Sustainability should be integrated in the business because this is where the issue and dilemmas have to be solved
Why water is the next net-zero environmental target

A dried cracked lake bed at Lake Oroville during a drought in Oroville, California, U.S., on Monday, Oct. 11, 2021.
David Paul Morris | Bloomberg | Getty Images


  • Net-zero pledges have become more common among companies and governments as concerns over climate change and the planet’s environment continue to grow.
  • While much of that has focused around curbing greenhouse gas emissions, there is a wave of net-zero pledges that focus on water.
  • The UN, whose COP26 climate conference takes place this week, is predicting that there will be a 40% shortfall in freshwater resources by 2030.

To date, the discussion around companies and governments moving to net-zero has mostly centered on greenhouse gas emissions goals. Also known as carbon neutrality, it requires entities to remove as much carbon dioxide and other greenhouse gases from the atmosphere as they release into it through efforts like restoring forests, using carbon capture technologies, or buying carbon offsets.

At the UN Climate Change Conference, also known as COP26 and which begins today, the topic of how world leaders plan to reduce emissions and meet the goals set by the 2015 Paris Agreement to reach net-zero emissions by 2050 will be front and center.

But there is another environmental pledge that several companies are now taking, focused on water.

Often called “water positive,” it centers on making water-intensive processes more efficient and putting more water back into a geographic area where a company operates than it takes out, something that is becoming more of a focus as water crises like shortages, overuse, and droughts impact areas across the globe, including across the western United States. The UN is currently predicting a 40% shortfall in freshwater resources by 2030.

That has led companies from BP to Facebook to Gap to all make pledges to replenish more water than used in their direct operations in the coming years. Water conservation is also a focus for a new color-dyeing process created by Ralph Lauren and Dow for a fabric-dyeing industry that uses trillions of gallons of water a year.

PepsiCo announced a plan in August that includes replenishing more than 100% of water used at all high-water-risk sites by 2030, while also reducing water use by 50%.

“The goal is really twofold,” Jim Andrew, PepsiCo chief sustainability officer, said at CNBC’s ESG Impact summit on Thursday. “We’re looking at the entire value chain. It’s really about how do we reduce across the whole system, the absolute amount of water that’s used. Everywhere in that chain. And then second, how do we replenish more than we end up using?”

Pepsi’s plan would cover more than 1,000 company-owned and third-party facilities globally, and Andrew said its partners “understand the business case and the imperative.”

For example, Pepsi’s Mexican brand Sabrita worked with a franchise bottler to take processing water used in ingredient processing and treat it so it became drinkable and then used it in a different food plant to wash potatoes.

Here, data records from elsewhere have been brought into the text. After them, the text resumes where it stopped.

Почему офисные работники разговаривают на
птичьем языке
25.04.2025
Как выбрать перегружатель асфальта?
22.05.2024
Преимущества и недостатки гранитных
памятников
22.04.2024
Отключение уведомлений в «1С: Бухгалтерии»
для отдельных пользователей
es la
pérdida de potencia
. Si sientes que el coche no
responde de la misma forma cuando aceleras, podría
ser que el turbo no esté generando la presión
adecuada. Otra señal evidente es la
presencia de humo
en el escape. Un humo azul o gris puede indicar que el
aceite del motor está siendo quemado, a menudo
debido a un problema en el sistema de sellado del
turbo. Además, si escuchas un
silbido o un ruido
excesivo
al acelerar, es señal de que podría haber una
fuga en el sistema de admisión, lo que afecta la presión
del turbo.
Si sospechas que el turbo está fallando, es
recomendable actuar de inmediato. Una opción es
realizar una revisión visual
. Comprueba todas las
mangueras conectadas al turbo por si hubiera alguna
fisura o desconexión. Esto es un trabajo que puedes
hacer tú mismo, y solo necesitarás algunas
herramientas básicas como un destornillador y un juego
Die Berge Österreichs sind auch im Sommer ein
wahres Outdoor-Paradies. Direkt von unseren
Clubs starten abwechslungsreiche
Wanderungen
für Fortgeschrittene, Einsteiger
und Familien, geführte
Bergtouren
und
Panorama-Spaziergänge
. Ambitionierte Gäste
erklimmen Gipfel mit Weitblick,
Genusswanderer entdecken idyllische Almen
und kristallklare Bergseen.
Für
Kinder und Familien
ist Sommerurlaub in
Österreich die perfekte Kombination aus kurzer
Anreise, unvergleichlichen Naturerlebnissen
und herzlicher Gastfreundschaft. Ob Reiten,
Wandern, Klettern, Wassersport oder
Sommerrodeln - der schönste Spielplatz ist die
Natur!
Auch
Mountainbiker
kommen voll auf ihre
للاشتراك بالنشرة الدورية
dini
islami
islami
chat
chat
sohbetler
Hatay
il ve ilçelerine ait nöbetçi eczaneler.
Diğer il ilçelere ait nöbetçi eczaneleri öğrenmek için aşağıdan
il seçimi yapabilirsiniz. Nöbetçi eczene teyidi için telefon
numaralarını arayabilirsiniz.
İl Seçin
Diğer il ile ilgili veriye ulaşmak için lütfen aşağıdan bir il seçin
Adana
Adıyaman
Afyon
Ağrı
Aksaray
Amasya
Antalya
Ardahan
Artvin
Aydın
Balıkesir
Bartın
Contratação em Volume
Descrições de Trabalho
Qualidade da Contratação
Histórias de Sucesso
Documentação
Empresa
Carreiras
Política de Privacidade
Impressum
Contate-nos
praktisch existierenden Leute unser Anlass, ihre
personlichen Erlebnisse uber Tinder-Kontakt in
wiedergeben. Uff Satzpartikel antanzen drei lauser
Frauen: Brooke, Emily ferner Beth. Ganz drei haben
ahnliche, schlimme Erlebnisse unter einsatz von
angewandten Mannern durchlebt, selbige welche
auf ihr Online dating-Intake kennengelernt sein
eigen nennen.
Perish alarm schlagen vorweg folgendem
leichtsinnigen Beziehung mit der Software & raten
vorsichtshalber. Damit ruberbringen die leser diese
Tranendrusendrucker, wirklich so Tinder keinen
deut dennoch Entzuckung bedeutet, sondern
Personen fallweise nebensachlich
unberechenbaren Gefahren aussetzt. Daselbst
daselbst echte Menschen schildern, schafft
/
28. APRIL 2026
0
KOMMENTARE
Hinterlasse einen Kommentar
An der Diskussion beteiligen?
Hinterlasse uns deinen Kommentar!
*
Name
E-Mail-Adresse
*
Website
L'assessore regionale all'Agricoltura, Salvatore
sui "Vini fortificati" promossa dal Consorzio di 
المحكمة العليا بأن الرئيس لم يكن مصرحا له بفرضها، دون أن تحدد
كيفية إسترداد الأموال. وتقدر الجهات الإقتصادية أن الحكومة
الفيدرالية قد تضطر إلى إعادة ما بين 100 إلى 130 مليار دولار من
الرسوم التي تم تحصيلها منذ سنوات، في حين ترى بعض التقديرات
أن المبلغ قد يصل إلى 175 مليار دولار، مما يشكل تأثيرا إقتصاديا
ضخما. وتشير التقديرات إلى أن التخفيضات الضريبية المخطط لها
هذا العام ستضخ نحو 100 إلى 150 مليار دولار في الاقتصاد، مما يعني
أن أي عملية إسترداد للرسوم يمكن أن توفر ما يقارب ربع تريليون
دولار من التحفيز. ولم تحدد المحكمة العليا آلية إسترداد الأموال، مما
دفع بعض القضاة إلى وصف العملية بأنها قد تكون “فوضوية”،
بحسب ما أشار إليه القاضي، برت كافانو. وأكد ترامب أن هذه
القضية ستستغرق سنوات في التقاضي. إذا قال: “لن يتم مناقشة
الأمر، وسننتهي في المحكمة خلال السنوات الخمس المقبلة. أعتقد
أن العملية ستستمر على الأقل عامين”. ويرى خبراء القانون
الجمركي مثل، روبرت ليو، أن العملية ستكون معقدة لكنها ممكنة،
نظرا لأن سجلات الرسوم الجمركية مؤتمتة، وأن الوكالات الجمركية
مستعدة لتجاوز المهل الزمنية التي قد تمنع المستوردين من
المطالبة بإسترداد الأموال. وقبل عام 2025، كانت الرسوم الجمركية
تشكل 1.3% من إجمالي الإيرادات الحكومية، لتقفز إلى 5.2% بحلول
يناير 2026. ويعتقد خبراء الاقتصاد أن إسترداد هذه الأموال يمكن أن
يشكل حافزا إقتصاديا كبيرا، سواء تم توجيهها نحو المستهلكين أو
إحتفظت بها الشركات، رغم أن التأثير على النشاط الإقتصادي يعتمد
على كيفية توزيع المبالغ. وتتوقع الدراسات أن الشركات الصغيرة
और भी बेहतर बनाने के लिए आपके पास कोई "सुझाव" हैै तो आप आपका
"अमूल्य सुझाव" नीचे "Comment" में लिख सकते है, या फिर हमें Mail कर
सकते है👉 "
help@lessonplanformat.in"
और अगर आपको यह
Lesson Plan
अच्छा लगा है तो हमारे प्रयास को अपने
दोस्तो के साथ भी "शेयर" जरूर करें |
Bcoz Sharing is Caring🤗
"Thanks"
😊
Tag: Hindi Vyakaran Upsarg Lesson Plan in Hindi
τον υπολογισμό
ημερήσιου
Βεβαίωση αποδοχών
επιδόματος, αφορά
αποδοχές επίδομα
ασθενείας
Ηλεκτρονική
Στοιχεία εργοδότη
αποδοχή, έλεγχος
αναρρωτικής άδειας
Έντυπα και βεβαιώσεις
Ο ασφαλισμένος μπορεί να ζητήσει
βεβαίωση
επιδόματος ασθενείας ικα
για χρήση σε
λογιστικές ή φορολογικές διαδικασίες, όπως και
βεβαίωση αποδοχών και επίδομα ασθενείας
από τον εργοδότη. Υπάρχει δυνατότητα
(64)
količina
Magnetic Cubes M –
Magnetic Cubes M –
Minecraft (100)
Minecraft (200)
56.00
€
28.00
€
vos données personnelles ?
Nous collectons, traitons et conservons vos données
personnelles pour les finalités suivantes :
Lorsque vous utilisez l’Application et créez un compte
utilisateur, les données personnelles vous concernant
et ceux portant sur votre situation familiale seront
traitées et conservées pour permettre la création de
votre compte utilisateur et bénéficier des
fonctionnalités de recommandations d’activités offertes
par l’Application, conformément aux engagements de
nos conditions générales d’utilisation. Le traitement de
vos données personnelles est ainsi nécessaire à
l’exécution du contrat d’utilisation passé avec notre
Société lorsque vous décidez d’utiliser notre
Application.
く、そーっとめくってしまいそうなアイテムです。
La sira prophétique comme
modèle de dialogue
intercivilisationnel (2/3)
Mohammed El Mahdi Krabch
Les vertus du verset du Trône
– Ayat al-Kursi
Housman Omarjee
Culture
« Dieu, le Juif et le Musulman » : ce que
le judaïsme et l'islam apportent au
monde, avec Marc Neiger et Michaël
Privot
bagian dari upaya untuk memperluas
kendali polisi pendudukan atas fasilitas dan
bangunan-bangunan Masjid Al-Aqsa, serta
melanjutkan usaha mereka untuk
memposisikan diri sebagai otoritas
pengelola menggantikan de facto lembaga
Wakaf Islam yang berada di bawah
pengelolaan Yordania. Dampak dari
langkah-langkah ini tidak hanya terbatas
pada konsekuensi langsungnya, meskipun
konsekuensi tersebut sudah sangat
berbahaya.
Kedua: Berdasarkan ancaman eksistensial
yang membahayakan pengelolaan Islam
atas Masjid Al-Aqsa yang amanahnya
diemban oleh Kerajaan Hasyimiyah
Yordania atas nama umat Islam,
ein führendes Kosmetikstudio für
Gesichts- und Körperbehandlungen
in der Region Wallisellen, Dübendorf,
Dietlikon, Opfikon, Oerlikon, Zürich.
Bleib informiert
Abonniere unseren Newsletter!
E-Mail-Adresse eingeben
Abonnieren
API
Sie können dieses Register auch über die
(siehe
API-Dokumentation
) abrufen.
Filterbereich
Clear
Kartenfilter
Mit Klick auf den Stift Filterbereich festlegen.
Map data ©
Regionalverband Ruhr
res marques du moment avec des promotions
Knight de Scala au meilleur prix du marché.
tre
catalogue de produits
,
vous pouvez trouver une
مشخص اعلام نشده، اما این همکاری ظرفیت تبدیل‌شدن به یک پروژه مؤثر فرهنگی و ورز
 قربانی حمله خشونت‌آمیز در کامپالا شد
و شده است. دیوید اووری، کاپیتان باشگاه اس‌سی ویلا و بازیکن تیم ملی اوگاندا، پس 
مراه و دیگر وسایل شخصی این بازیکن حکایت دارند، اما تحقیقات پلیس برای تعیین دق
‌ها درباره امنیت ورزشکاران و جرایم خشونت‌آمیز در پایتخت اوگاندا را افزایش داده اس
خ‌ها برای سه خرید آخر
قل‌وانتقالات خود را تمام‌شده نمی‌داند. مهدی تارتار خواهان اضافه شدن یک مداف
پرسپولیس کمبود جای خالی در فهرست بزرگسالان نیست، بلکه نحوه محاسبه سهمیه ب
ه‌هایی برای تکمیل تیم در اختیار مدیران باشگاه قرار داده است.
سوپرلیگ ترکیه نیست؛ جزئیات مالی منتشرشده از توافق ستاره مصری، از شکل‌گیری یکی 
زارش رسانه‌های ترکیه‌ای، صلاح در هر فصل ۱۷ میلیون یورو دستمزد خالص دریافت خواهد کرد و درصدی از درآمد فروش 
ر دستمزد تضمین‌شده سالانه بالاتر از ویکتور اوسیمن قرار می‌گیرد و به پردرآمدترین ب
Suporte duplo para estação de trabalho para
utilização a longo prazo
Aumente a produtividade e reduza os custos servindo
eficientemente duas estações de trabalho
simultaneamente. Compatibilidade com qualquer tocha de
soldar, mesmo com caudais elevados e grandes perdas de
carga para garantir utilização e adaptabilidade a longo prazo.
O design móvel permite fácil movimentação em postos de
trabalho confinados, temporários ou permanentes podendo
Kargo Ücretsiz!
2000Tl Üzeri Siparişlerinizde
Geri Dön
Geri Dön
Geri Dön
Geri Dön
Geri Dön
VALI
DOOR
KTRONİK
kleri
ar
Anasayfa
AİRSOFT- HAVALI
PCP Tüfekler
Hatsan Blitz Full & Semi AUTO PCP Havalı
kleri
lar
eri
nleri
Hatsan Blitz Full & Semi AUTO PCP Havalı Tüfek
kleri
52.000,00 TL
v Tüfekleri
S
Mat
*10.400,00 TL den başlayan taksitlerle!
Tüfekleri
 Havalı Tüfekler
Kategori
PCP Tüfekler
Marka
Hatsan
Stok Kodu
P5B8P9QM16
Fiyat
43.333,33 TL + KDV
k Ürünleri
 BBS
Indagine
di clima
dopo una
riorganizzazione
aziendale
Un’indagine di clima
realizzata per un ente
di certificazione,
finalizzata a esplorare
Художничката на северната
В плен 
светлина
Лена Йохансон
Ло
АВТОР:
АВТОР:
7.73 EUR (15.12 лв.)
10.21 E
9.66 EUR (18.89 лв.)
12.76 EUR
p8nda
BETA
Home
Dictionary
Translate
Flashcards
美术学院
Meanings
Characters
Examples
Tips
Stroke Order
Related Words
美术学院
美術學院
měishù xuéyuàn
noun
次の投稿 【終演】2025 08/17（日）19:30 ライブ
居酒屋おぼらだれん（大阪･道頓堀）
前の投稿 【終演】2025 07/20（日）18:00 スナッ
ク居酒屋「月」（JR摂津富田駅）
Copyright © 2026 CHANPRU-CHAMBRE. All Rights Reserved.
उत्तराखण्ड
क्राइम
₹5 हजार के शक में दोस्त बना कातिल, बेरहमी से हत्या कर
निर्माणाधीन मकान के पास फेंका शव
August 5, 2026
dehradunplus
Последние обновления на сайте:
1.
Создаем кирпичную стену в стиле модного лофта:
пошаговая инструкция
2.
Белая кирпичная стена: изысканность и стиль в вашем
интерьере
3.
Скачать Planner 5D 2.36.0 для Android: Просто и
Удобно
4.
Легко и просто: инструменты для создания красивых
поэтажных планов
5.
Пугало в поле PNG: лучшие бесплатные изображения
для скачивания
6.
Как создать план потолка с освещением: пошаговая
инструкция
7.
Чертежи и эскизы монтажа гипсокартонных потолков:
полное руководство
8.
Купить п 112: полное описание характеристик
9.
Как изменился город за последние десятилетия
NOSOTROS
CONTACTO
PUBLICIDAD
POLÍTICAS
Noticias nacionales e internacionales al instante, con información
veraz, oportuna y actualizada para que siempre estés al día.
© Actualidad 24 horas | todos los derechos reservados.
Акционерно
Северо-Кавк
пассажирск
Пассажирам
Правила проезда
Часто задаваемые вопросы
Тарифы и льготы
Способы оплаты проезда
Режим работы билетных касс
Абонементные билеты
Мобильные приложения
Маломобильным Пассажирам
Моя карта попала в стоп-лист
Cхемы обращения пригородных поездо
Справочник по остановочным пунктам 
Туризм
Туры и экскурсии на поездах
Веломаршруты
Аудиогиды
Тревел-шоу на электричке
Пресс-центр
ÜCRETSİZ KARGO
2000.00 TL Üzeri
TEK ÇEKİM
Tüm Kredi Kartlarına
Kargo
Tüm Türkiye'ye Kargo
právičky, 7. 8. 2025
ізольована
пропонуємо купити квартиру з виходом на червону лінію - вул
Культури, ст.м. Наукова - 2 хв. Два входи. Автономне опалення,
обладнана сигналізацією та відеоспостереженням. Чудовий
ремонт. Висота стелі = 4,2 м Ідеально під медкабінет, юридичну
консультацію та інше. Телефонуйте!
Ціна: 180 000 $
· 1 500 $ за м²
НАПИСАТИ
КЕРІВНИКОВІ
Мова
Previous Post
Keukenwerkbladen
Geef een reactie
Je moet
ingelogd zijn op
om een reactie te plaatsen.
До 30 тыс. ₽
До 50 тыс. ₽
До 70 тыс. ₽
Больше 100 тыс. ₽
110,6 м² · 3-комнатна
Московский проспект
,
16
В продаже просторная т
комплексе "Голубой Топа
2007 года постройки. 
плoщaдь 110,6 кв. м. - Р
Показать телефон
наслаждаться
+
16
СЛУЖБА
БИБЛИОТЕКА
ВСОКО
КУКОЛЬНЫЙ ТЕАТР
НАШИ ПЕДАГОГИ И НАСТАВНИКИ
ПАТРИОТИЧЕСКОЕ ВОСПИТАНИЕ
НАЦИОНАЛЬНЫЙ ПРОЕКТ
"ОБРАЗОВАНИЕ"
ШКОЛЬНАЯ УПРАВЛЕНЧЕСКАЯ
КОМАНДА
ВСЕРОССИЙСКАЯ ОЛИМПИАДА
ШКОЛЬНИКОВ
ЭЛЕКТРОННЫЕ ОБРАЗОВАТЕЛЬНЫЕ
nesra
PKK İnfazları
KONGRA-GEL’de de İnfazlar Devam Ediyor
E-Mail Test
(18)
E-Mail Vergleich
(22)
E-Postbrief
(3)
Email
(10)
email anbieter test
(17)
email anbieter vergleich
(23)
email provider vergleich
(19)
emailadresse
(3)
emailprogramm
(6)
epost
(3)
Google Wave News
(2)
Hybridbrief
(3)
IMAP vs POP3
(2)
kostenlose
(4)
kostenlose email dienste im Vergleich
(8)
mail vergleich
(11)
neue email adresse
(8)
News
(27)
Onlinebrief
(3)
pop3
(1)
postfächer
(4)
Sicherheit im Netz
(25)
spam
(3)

Andrew said that was able to reduce freshwater demand by 50%.

“This is the kind of example where we can work as a system; we can collaborate and we’re looking to replicate that in as many places as we can.”

Reducing water usage from production to customers

Some company efforts to reduce water usage are trying to get customers involved as well.

Verginie Helias, Procter & Gamble chief sustainability officer, said that while the company has committed to having net-zero emissions by 2040, it is also working on “a reduction through our downstream usage ­ — that’s basically our customers.”

“We touch five million people around the world every day through our brands, and 80% of P&G’s total footprint is basically in the use case,” she said. “That means basically when people use heated water to shave, to do their laundry, wash their hair, do their dishes and clean the floor — we can enable them to reduce their own emission through innovation.”

Helias pointed to the 50L Home platform, a coalition of companies coordinated by groups including the World Economic Forum and the World Business Council for Sustainable Development looking to encourage water and energy efficiency in households. The coalition’s name is a reference to reducing daily water use per person to 50 liters; in Europe that average currently stands at around 150 liters per person with other countries vastly outpacing that, she said.

Ikea joined the platform in August, noting that to reach its goal of being water positive by 2030 it would need to work with its customers. Fifteen percent of the company’s total water footprint comes from the water that runs through the taps and showers the company sells each year, it said in a statement.

That will require Ikea to work with other companies involved in the 50L Home Coalition such as P&G and Kohler to work together to find water-saving solutions. It is also developing a water-positive home offer, which would include water-efficient taps, showers, and dishwashers.

“Sustainability should be integrated in the business because this is where the issue and dilemmas have to be solved,” said Juvencio Maeztu, group CFO & deputy CEO of Ikea parent company Ingka.